Copy the records. Keep every line exactly as it is.

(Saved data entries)
================

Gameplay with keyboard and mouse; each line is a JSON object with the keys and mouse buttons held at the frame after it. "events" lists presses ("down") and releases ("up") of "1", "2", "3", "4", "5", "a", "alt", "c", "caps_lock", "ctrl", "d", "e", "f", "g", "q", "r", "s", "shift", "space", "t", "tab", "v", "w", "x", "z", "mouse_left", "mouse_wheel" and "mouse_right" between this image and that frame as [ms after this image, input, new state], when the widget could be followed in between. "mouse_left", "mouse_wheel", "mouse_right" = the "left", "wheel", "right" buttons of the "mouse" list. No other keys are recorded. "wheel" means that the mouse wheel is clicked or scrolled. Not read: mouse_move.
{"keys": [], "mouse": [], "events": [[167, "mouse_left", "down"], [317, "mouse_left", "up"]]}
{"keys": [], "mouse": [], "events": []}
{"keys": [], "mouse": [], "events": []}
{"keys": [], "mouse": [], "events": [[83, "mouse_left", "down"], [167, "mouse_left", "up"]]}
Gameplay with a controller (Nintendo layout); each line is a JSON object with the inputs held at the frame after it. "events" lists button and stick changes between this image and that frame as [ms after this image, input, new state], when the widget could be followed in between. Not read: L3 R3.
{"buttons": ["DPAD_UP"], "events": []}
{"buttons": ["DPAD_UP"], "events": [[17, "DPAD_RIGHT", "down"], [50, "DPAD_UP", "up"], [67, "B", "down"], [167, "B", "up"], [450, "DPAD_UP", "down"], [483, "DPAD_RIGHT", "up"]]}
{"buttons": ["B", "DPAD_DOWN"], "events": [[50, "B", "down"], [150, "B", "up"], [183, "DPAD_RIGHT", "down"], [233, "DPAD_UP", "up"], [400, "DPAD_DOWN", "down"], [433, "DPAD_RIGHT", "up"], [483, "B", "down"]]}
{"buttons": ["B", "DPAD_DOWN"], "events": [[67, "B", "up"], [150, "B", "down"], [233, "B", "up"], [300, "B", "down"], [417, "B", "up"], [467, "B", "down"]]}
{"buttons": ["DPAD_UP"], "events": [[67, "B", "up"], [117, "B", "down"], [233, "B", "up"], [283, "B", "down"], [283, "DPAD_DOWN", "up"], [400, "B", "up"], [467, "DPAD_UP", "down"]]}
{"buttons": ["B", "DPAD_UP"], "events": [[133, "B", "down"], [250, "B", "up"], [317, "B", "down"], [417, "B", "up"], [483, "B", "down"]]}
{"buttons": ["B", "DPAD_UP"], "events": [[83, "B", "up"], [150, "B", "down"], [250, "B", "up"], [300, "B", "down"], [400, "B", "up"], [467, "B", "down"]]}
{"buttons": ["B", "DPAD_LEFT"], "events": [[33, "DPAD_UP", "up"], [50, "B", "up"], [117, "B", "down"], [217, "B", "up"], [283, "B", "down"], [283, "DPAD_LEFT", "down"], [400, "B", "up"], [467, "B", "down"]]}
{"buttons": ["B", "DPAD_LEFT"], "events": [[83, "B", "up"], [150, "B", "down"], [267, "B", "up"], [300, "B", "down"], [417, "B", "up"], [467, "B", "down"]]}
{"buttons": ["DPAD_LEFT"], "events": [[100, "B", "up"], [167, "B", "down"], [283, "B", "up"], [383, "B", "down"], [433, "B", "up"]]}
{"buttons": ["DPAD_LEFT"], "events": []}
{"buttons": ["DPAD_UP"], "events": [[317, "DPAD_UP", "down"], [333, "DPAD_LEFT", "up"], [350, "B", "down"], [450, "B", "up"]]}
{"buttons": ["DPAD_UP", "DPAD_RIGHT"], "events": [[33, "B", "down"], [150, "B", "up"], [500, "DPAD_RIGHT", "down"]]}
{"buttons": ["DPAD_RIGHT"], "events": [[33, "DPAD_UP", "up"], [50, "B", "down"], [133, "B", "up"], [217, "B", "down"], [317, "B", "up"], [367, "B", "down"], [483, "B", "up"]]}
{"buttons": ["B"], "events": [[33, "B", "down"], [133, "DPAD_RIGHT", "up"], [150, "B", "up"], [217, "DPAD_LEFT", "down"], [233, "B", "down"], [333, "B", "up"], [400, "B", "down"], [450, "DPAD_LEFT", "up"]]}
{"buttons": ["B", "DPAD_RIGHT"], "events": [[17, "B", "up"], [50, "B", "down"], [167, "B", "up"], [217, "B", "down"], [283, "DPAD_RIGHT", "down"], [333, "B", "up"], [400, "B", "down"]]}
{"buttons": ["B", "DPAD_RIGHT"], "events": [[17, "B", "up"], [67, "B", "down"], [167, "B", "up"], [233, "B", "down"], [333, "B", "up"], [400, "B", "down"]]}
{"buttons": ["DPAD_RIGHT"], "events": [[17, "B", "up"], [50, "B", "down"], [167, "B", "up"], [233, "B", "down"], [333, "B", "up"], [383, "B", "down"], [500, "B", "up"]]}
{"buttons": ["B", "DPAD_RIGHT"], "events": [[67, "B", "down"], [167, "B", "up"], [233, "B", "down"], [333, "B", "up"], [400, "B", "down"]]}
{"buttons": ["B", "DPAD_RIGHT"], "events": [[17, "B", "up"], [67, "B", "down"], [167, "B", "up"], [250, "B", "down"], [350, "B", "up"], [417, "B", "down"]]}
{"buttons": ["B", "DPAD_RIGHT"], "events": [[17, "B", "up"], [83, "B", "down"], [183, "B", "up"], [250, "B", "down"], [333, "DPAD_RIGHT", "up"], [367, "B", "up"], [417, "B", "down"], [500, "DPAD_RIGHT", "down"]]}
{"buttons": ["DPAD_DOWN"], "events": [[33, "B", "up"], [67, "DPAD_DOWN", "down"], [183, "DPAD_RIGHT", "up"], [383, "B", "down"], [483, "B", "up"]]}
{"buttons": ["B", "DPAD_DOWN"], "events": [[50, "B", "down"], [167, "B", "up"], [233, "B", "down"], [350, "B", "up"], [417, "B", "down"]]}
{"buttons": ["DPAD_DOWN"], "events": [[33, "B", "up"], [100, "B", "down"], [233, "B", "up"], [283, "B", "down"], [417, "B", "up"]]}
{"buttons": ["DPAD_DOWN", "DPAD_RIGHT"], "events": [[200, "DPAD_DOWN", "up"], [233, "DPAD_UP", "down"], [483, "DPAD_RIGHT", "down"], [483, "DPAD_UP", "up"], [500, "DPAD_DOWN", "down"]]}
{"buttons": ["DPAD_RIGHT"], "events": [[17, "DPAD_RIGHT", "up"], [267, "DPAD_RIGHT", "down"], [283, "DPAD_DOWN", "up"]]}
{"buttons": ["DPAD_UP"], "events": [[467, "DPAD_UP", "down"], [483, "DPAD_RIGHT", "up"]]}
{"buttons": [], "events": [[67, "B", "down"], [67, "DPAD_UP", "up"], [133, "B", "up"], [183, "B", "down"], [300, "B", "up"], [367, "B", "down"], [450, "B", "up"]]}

================

▸ THE ANSWER
Gameplay with keyboard and mouse; each line is a JSON object with the keys and mouse buttons held at the frame after it. "events" lists presses ("down") and releases ("up") of "1", "2", "3", "4", "5", "a", "alt", "c", "caps_lock", "ctrl", "d", "e", "f", "g", "q", "r", "s", "shift", "space", "t", "tab", "v", "w", "x", "z", "mouse_left", "mouse_wheel" and "mouse_right" between this image and that frame as [ms after this image, input, new state], when the widget could be followed in between. "mouse_left", "mouse_wheel", "mouse_right" = the "left", "wheel", "right" buttons of the "mouse" list. No other keys are recorded. "wheel" means that the mouse wheel is clicked or scrolled. Not read: mouse_move.
{"keys": [], "mouse": [], "events": [[167, "mouse_left", "down"], [317, "mouse_left", "up"]]}
{"keys": [], "mouse": [], "events": []}
{"keys": [], "mouse": [], "events": []}
{"keys": [], "mouse": [], "events": [[83, "mouse_left", "down"], [167, "mouse_left", "up"]]}
Gameplay with a controller (Nintendo layout); each line is a JSON object with the inputs held at the frame after it. "events" lists button and stick changes between this image and that frame as [ms after this image, input, new state], when the widget could be followed in between. Not read: L3 R3.
{"buttons": ["DPAD_UP"], "events": []}
{"buttons": ["DPAD_UP"], "events": [[17, "DPAD_RIGHT", "down"], [50, "DPAD_UP", "up"], [67, "B", "down"], [167, "B", "up"], [450, "DPAD_UP", "down"], [483, "DPAD_RIGHT", "up"]]}
{"buttons": ["B", "DPAD_DOWN"], "events": [[50, "B", "down"], [150, "B", "up"], [183, "DPAD_RIGHT", "down"], [233, "DPAD_UP", "up"], [400, "DPAD_DOWN", "down"], [433, "DPAD_RIGHT", "up"], [483, "B", "down"]]}
{"buttons": ["B", "DPAD_DOWN"], "events": [[67, "B", "up"], [150, "B", "down"], [233, "B", "up"], [300, "B", "down"], [417, "B", "up"], [467, "B", "down"]]}
{"buttons": ["DPAD_UP"], "events": [[67, "B", "up"], [117, "B", "down"], [233, "B", "up"], [283, "B", "down"], [283, "DPAD_DOWN", "up"], [400, "B", "up"], [467, "DPAD_UP", "down"]]}
{"buttons": ["B", "DPAD_UP"], "events": [[133, "B", "down"], [250, "B", "up"], [317, "B", "down"], [417, "B", "up"], [483, "B", "down"]]}
{"buttons": ["B", "DPAD_UP"], "events": [[83, "B", "up"], [150, "B", "down"], [250, "B", "up"], [300, "B", "down"], [400, "B", "up"], [467, "B", "down"]]}
{"buttons": ["B", "DPAD_LEFT"], "events": [[33, "DPAD_UP", "up"], [50, "B", "up"], [117, "B", "down"], [217, "B", "up"], [283, "B", "down"], [283, "DPAD_LEFT", "down"], [400, "B", "up"], [467, "B", "down"]]}
{"buttons": ["B", "DPAD_LEFT"], "events": [[83, "B", "up"], [150, "B", "down"], [267, "B", "up"], [300, "B", "down"], [417, "B", "up"], [467, "B", "down"]]}
{"buttons": ["DPAD_LEFT"], "events": [[100, "B", "up"], [167, "B", "down"], [283, "B", "up"], [383, "B", "down"], [433, "B", "up"]]}
{"buttons": ["DPAD_LEFT"], "events": []}
{"buttons": ["DPAD_UP"], "events": [[317, "DPAD_UP", "down"], [333, "DPAD_LEFT", "up"], [350, "B", "down"], [450, "B", "up"]]}
{"buttons": ["DPAD_UP", "DPAD_RIGHT"], "events": [[33, "B", "down"], [150, "B", "up"], [500, "DPAD_RIGHT", "down"]]}
{"buttons": ["DPAD_RIGHT"], "events": [[33, "DPAD_UP", "up"], [50, "B", "down"], [133, "B", "up"], [217, "B", "down"], [317, "B", "up"], [367, "B", "down"], [483, "B", "up"]]}
{"buttons": ["B"], "events": [[33, "B", "down"], [133, "DPAD_RIGHT", "up"], [150, "B", "up"], [217, "DPAD_LEFT", "down"], [233, "B", "down"], [333, "B", "up"], [400, "B", "down"], [450, "DPAD_LEFT", "up"]]}
{"buttons": ["B", "DPAD_RIGHT"], "events": [[17, "B", "up"], [50, "B", "down"], [167, "B", "up"], [217, "B", "down"], [283, "DPAD_RIGHT", "down"], [333, "B", "up"], [400, "B", "down"]]}
{"buttons": ["B", "DPAD_RIGHT"], "events": [[17, "B", "up"], [67, "B", "down"], [167, "B", "up"], [233, "B", "down"], [333, "B", "up"], [400, "B", "down"]]}
{"buttons": ["DPAD_RIGHT"], "events": [[17, "B", "up"], [50, "B", "down"], [167, "B", "up"], [233, "B", "down"], [333, "B", "up"], [383, "B", "down"], [500, "B", "up"]]}
{"buttons": ["B", "DPAD_RIGHT"], "events": [[67, "B", "down"], [167, "B", "up"], [233, "B", "down"], [333, "B", "up"], [400, "B", "down"]]}
{"buttons": ["B", "DPAD_RIGHT"], "events": [[17, "B", "up"], [67, "B", "down"], [167, "B", "up"], [250, "B", "down"], [350, "B", "up"], [417, "B", "down"]]}
{"buttons": ["B", "DPAD_RIGHT"], "events": [[17, "B", "up"], [83, "B", "down"], [183, "B", "up"], [250, "B", "down"], [333, "DPAD_RIGHT", "up"], [367, "B", "up"], [417, "B", "down"], [500, "DPAD_RIGHT", "down"]]}
{"buttons": ["DPAD_DOWN"], "events": [[33, "B", "up"], [67, "DPAD_DOWN", "down"], [183, "DPAD_RIGHT", "up"], [383, "B", "down"], [483, "B", "up"]]}
{"buttons": ["B", "DPAD_DOWN"], "events": [[50, "B", "down"], [167, "B", "up"], [233, "B", "down"], [350, "B", "up"], [417, "B", "down"]]}
{"buttons": ["DPAD_DOWN"], "events": [[33, "B", "up"], [100, "B", "down"], [233, "B", "up"], [283, "B", "down"], [417, "B", "up"]]}
{"buttons": ["DPAD_DOWN", "DPAD_RIGHT"], "events": [[200, "DPAD_DOWN", "up"], [233, "DPAD_UP", "down"], [483, "DPAD_RIGHT", "down"], [483, "DPAD_UP", "up"], [500, "DPAD_DOWN", "down"]]}
{"buttons": ["DPAD_RIGHT"], "events": [[17, "DPAD_RIGHT", "up"], [267, "DPAD_RIGHT", "down"], [283, "DPAD_DOWN", "up"]]}
{"buttons": ["DPAD_UP"], "events": [[467, "DPAD_UP", "down"], [483, "DPAD_RIGHT", "up"]]}
{"buttons": [], "events": [[67, "B", "down"], [67, "DPAD_UP", "up"], [133, "B", "up"], [183, "B", "down"], [300, "B", "up"], [367, "B", "down"], [450, "B", "up"]]}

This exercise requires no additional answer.